Abstract

The effect of the multiplicity of frictional loading with a sliding synthetic diamond indenter at room temperature in an argon medium and the temperature of loading in the range of −196 to +250°C on the phase composition, fine structure, and micromechanical properties of the surface layer of metastable austenitic chromium-nickel steel has been studied. It has been established that the completeness of the strain-induced martensitic γ → α′ transformation in the surface layer of steel is determined by the loading multiplicity and temperature, as well as the level of strengthening grows with an increase in the frictional loading multiplicity, but weakly depends on the frictional treatment temperature. According to the microindentation data, the characteristics of the surface layer strength and resistance to elastic and plastic deformation are improved with an increase in the frictional loading multiplicity. Frictional treatment by scanning with a synthetic diamond indenter at room and negative temperatures provides high quality for the treated surface with a low roughness parameter (Ra = 80.115 nm), and an increase in the frictional loading temperature to 150–250°C leads to the development of a seizure and growth in Ra to 195–255 nm.
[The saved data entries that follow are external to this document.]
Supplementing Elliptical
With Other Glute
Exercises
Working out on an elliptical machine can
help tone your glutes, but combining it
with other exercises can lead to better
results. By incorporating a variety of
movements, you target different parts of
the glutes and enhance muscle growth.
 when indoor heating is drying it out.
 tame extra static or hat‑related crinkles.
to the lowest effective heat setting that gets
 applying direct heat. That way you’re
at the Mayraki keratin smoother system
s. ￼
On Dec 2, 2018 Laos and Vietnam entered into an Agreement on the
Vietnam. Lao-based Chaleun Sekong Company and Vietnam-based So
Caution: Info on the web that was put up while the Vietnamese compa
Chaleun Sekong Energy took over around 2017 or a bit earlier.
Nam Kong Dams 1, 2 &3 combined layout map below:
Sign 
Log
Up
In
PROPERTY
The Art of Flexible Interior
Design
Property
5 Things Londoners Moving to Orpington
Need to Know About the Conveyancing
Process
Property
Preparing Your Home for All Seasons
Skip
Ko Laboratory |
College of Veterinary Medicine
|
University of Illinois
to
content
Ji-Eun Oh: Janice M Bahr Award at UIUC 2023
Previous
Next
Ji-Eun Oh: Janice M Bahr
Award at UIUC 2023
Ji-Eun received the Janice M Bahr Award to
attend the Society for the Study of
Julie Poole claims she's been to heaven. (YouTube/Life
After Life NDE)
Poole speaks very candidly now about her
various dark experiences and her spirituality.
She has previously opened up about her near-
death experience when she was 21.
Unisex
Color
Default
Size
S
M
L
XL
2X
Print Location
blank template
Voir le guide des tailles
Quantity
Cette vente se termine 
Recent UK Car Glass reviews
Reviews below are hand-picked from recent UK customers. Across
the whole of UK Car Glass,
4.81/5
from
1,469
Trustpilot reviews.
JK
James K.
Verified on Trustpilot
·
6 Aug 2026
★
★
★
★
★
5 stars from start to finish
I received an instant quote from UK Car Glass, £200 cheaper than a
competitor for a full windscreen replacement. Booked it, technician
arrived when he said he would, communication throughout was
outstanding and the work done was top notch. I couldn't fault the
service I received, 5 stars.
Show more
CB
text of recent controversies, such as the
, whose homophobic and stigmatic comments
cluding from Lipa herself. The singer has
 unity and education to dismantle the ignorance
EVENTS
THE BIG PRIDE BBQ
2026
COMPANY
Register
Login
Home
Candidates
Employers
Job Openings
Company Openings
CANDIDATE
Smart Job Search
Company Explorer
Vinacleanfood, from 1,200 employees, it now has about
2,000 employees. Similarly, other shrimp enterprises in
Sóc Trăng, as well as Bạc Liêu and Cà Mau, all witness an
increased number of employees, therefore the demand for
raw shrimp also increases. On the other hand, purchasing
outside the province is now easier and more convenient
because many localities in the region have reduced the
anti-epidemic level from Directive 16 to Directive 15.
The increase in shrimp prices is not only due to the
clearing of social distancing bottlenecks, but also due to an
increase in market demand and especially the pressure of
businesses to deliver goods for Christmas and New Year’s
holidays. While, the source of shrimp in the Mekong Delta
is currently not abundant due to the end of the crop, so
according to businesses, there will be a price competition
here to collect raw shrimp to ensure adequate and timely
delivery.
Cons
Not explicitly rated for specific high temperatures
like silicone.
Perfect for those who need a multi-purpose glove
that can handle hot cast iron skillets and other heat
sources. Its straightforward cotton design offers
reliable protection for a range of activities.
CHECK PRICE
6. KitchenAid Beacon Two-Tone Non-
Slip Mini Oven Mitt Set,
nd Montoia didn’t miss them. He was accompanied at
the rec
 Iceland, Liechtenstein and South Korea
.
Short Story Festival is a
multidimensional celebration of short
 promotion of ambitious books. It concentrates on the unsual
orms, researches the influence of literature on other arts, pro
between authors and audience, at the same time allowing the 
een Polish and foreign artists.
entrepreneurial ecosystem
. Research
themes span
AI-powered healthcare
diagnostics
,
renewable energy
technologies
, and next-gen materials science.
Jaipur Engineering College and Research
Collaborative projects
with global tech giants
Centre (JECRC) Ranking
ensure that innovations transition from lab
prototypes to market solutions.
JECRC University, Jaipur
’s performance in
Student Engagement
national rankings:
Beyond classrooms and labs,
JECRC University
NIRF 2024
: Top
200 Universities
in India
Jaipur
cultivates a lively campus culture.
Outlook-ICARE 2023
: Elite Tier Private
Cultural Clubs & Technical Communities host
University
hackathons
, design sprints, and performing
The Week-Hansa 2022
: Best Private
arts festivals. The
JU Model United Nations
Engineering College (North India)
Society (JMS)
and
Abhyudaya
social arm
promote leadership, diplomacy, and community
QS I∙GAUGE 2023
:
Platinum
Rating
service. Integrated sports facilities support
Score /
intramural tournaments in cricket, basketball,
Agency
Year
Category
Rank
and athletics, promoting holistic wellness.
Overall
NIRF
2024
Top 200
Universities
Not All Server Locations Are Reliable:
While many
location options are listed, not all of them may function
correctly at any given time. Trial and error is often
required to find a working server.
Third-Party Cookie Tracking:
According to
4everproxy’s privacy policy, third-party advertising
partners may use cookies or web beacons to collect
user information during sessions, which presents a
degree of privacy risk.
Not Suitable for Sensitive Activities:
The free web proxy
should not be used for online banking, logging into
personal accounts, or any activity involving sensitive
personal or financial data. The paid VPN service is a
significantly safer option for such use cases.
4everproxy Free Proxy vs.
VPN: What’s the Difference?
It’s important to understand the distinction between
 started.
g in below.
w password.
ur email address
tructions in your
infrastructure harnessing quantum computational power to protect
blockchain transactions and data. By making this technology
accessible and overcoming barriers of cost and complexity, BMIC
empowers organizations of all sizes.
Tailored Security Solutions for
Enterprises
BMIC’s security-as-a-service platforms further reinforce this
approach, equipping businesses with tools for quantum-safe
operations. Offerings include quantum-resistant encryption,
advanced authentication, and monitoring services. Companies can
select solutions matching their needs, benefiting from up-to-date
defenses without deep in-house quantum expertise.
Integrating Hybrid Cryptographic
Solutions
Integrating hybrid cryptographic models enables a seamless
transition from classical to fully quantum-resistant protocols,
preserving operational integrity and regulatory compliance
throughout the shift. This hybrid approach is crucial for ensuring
Using transmission electron microscopy (TEM), it has been shown that frictional treatment results in the formation of nanocrystalline and fragmented submicrocrystalline structures of strain-induced α′-martensite (at a loading temperature of −196°C) and austenite (at a loading temperature of +250°C) in the surface layer of steel alongside with two-phase martensitic-austenitic structures (at a loading temperature of +20°C).